The recent problem was related to one of the spacecraft’s three onboard computers, which are responsible for packaging the science and engineering data before it is sent to Earth. Unable to repair a broken chip, the JPL team decided to move the corrupted code elsewhere, a tricky job considering the old technology.

The computers on Voyager 1 and its sister probe, Voyager 2, have less than 70 kilobytes of memory in total – the equivalent of a low-resolution computer image. They use old-fashioned digital tape to record data.

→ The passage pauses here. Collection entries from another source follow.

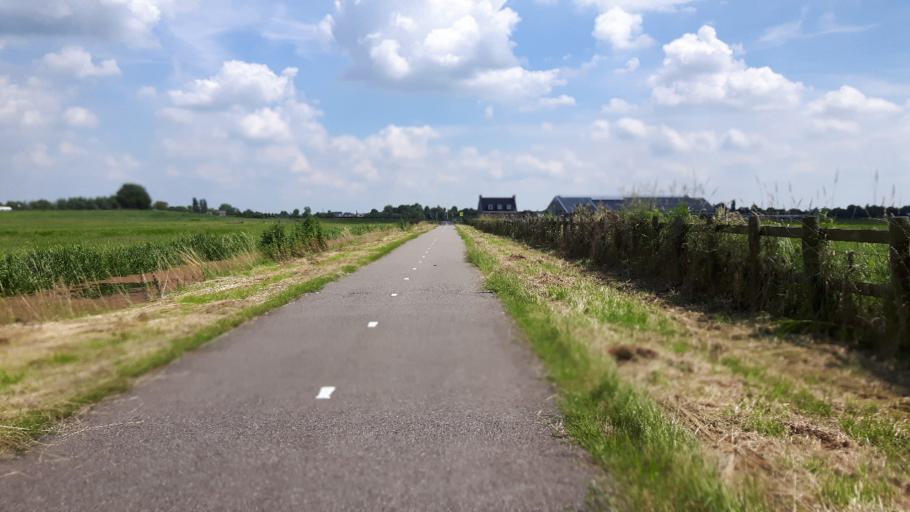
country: NL
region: South Holland
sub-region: Gemeente Boskoop
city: Boskoop
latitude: 52.0740
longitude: 4.6932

The fix was transmitted from Earth on 18 April but it took two days to assess if it had been successful as a radio signal takes about 22 and a half hours to reach Voyager 1 and another 22 and a half hours for a response to come back to Earth. “When the mission flight team heard back from the spacecraft on 20 April, they saw that the modification worked,” JPL said.

Alongside its announcement, JPL posted a photo of members of the Voyager flight team cheering and clapping in a conference room after receiving usable data again, with laptops, notebooks and doughnuts on the table in front of them.

The Retired Canadian astronaut Chris Hadfield, who flew two space shuttle missions and acted as commander of the International Space Station, compared the JPL mission to long-distance maintenance on a vintage car.

“Imagine a computer chip fails in your 1977 vehicle. Now imagine it’s in interstellar space, 15bn miles away,” Hadfield wrote on X. “Nasa’s Voyager probe just got fixed by this team of brilliant software mechanics.

Voyager 1 and 2 have made numerous scientific discoveries, including taking detailed recordings of Saturn and revealing that Jupiter also has rings, as well as active volcanism on one of its moons, Io. The probes later discovered 23 new moons around the outer planets.

As their trajectory takes them so far from the sun, the Voyager probes are unable to use solar panels, instead converting the heat produced from the natural radioactive decay of plutonium into electricity to power the spacecraft’s systems.

Nasa hopes to continue to collect data from the two Voyager spacecraft for several more years but engineers expect the probes will be too far out of range to communicate in about a decade, depending on how much power they can generate. Voyager 2 is slightly behind its twin and is moving slightly slower.

In roughly 40,000 years, the probes will pass relatively close, in astronomical terms, to two stars. Voyager 1 will come within 1.7 light years of a star in the constellation Ursa Minor, while Voyager 2 will come within a similar distance of a star called Ross 248 in the constellation of Andromeda.